Output: Instead of the intended paxmlee, the output would vary as swapping in place could disrupt subsequent swaps.

Note that direct swapping in place doesn’t guarantee a correct result due to potential disruptions in the original sequence as elements swap, an issue especially prominent in cyclical swaps. This method is more of a conceptual example rather than a direct solution in Python, given Python’s string immutability.

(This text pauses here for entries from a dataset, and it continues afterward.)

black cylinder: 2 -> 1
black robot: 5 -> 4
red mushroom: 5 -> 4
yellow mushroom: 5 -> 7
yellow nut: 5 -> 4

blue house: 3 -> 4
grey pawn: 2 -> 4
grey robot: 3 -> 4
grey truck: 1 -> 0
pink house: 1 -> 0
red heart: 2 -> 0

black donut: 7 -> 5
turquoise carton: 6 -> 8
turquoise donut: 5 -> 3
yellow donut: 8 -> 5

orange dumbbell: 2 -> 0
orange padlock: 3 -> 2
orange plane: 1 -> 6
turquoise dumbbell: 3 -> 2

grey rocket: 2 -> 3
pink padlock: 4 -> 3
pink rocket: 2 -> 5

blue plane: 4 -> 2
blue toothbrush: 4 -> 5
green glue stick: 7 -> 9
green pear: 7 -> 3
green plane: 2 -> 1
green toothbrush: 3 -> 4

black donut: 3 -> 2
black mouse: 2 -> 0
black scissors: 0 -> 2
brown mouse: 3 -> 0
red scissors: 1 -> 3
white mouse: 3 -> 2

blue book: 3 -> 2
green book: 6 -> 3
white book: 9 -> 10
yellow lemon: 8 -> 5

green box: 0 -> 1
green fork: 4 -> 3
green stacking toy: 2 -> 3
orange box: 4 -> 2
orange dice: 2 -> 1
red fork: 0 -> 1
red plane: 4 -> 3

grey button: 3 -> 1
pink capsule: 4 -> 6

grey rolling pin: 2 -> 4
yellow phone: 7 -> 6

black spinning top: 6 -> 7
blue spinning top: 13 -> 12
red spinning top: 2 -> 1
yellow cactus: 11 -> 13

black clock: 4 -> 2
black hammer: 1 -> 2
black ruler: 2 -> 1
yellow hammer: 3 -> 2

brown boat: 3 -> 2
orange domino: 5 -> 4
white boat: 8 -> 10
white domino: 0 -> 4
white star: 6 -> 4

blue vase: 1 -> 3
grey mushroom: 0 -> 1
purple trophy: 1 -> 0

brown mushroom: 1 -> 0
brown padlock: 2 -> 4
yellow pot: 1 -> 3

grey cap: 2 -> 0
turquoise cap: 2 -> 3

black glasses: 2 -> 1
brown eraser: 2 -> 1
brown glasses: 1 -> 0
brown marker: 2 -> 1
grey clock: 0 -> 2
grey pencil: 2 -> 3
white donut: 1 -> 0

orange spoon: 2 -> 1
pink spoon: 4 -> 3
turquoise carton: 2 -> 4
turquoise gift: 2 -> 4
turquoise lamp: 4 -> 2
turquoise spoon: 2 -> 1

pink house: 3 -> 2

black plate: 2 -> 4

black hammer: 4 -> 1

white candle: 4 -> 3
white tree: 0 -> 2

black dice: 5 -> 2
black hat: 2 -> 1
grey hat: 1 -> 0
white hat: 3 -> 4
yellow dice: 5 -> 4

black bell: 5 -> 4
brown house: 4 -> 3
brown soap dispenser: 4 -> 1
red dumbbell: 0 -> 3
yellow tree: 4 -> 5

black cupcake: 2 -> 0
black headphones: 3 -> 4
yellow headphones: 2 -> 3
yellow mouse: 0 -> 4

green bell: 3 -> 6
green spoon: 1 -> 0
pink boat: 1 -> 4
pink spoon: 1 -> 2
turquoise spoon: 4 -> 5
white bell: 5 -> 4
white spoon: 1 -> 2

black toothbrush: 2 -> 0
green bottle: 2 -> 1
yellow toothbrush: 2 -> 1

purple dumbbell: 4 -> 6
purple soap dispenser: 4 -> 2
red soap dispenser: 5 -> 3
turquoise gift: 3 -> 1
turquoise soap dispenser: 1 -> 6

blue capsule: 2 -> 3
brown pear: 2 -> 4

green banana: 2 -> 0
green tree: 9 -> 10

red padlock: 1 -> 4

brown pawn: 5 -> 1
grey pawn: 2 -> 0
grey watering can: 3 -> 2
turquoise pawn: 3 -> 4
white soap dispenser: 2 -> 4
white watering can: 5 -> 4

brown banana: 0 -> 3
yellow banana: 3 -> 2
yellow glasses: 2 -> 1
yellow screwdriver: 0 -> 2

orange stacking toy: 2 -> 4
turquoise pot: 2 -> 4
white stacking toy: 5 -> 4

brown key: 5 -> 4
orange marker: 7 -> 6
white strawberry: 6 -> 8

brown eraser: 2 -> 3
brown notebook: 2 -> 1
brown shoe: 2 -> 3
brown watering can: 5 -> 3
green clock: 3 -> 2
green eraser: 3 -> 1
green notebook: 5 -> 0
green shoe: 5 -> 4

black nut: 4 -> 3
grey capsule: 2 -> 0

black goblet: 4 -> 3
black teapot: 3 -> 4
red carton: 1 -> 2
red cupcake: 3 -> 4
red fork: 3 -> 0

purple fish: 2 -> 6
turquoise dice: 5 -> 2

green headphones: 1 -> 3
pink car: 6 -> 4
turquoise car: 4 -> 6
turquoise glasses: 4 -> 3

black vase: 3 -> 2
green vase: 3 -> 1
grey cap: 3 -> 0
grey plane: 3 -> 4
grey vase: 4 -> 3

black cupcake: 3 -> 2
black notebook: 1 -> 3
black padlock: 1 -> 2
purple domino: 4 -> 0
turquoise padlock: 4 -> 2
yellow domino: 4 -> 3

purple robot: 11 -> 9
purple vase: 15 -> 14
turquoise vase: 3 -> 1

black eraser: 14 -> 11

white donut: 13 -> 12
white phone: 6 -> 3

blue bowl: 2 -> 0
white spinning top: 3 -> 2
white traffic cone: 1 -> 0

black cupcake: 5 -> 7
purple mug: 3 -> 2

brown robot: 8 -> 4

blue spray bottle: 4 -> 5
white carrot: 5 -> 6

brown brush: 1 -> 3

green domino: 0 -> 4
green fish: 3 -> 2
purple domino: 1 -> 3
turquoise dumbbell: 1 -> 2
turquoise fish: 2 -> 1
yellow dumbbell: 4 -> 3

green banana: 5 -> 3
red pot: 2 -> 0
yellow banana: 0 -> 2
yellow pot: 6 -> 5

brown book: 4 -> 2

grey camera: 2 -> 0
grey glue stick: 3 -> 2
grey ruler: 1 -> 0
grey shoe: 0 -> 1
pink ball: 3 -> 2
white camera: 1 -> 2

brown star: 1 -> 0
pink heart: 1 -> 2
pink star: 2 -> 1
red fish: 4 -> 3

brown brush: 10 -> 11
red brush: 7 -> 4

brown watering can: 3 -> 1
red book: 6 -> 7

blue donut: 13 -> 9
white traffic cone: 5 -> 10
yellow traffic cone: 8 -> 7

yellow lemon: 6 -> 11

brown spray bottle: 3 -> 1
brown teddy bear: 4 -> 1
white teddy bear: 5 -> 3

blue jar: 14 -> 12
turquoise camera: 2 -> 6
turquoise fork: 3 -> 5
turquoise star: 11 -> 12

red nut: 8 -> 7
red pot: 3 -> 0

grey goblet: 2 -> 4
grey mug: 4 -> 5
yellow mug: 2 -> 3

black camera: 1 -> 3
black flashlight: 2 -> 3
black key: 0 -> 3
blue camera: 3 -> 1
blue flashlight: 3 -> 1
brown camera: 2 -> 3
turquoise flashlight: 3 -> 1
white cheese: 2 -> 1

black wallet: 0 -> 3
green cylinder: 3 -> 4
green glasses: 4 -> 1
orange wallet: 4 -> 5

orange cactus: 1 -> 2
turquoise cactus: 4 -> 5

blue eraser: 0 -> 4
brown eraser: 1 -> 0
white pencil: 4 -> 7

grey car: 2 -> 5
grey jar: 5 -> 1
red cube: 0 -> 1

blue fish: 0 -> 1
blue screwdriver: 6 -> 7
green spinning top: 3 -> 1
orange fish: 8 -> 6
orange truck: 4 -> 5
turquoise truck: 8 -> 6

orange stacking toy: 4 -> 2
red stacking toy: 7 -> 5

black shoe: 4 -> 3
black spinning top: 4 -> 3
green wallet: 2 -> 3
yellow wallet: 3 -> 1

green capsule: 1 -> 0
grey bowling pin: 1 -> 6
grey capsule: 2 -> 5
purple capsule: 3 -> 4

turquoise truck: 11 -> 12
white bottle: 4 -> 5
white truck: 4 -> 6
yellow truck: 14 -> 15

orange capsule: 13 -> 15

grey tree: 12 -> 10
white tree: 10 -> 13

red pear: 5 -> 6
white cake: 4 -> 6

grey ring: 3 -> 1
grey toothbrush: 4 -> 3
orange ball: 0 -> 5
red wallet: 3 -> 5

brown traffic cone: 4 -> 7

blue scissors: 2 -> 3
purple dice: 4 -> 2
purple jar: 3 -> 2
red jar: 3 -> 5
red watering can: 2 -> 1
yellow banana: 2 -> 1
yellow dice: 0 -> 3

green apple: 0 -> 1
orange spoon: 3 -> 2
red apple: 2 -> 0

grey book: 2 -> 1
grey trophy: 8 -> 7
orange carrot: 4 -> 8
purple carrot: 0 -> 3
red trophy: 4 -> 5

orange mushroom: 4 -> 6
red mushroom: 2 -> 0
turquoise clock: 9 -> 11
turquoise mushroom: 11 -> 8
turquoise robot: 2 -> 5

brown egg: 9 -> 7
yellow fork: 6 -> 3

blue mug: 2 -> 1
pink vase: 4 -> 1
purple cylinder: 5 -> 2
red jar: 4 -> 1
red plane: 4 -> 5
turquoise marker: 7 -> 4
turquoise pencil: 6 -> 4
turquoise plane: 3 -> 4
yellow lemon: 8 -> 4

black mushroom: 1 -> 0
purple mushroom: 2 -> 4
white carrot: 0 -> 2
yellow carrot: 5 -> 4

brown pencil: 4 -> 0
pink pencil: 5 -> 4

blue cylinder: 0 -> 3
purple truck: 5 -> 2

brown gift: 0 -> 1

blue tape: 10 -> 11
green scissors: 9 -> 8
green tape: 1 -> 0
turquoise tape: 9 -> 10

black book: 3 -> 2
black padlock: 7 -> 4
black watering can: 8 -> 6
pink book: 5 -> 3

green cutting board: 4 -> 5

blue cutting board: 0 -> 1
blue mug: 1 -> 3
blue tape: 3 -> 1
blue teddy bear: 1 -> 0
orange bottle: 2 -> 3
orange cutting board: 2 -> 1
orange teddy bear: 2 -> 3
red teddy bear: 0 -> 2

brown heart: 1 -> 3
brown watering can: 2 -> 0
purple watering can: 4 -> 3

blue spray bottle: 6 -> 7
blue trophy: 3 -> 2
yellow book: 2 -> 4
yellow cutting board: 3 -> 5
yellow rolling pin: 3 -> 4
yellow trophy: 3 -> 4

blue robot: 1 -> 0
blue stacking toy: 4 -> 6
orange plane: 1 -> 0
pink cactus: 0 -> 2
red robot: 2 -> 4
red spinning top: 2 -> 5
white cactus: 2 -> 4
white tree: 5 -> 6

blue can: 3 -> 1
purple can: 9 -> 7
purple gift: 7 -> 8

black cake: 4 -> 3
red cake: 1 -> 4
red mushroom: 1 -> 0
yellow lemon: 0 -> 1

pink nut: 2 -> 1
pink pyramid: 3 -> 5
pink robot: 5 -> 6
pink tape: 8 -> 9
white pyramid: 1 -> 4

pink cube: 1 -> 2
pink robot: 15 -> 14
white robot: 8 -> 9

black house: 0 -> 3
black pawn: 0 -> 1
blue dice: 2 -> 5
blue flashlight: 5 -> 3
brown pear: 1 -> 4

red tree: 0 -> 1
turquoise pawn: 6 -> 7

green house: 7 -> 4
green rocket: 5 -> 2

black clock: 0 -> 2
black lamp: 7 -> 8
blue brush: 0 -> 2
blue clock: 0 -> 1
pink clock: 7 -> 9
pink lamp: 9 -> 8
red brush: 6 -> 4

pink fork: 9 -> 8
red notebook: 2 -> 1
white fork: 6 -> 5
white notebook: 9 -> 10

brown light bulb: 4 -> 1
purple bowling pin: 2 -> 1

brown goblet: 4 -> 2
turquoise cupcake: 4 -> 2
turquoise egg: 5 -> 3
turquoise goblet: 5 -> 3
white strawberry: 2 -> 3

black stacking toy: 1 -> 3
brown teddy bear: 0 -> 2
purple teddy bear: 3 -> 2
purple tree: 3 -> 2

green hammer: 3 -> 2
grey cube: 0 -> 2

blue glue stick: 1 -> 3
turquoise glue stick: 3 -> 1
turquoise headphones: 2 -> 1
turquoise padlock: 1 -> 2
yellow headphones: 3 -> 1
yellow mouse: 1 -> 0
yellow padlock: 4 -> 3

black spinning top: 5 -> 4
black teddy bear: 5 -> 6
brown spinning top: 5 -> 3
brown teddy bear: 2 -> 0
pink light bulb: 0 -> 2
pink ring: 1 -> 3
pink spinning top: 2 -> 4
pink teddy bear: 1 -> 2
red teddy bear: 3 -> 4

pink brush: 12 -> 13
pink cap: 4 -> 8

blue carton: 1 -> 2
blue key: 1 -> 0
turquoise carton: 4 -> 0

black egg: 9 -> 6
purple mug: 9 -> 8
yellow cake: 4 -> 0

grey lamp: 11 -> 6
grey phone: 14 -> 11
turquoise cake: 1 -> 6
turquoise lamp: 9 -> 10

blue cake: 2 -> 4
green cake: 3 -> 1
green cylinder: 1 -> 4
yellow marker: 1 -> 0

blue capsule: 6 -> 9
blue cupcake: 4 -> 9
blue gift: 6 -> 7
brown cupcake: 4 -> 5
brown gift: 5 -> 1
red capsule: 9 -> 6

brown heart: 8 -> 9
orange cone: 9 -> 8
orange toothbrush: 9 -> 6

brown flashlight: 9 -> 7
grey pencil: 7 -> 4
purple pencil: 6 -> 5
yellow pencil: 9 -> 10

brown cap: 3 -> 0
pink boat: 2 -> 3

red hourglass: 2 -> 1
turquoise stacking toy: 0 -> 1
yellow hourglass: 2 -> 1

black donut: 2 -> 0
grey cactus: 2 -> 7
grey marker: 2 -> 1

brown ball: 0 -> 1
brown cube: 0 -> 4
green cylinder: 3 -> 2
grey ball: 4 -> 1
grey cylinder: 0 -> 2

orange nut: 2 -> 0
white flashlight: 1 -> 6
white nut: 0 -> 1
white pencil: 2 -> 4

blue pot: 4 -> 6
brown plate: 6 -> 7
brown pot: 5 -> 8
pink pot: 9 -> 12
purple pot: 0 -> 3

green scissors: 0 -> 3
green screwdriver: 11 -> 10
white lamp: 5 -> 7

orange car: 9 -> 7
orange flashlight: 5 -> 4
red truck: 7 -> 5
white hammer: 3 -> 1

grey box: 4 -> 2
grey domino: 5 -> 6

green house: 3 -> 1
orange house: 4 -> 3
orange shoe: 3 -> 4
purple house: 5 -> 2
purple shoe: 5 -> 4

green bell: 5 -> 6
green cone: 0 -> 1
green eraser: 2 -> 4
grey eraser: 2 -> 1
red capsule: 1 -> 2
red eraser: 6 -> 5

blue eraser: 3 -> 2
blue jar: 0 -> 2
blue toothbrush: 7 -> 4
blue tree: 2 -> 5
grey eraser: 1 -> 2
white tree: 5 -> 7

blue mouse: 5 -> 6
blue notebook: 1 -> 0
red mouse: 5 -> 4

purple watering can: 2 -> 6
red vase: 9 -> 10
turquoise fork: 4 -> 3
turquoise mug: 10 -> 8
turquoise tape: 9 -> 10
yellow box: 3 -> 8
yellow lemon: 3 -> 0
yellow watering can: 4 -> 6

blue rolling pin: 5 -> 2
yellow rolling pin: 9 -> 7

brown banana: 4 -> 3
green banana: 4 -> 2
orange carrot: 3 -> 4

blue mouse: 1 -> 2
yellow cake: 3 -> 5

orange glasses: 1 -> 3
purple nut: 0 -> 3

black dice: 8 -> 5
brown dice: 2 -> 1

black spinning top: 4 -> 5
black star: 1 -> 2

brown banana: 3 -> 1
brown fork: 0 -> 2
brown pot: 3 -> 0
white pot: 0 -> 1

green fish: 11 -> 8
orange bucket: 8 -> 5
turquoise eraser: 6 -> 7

Bonus One-Liner Method 5: Zip and Sorted One-Liner

This concise method uses a combination of zip, sorted, and list comprehension in a single line of code to achieve the result. It’s a compact version of Method 3.

Here’s an example:

s = "example"
indices = [2,1,3,0,5,4,6]

result = ''.join(char for index, char in sorted(zip(indices, s)))

print(result)

Output: paxmlee

This one-liner leverages the same logic as Method 3 but is written more concisely, combining the entire process into one statement to generate the sorted, shuffled string.

Summary/Discussion

  • Method 1: List and Reassigning by Index. Strengths: straightforward, easy to understand. Weaknesses: requires auxiliary space equal to the string length.
  • Method 2: Dictionary. Strengths: maps indices directly to characters, easy reconstruction. Weaknesses: unordered by default, requires sorting of keys.
  • Method 3: Sorted Tuple List. Strengths: clean and utilizes tuple sorting. Weaknesses: slightly more complex code, may be less intuitive.
  • Method 4: Swapping in Place (If Mutable). Strengths: demonstrates in-place operation (concept for mutable strings). Weaknesses: Not applicable in Python due to string immutability and can lead to incorrect results.
  • Method 5: Zip and Sorted One-Liner. Strengths: extremely concise. Weaknesses: may sacrifice readability for conciseness.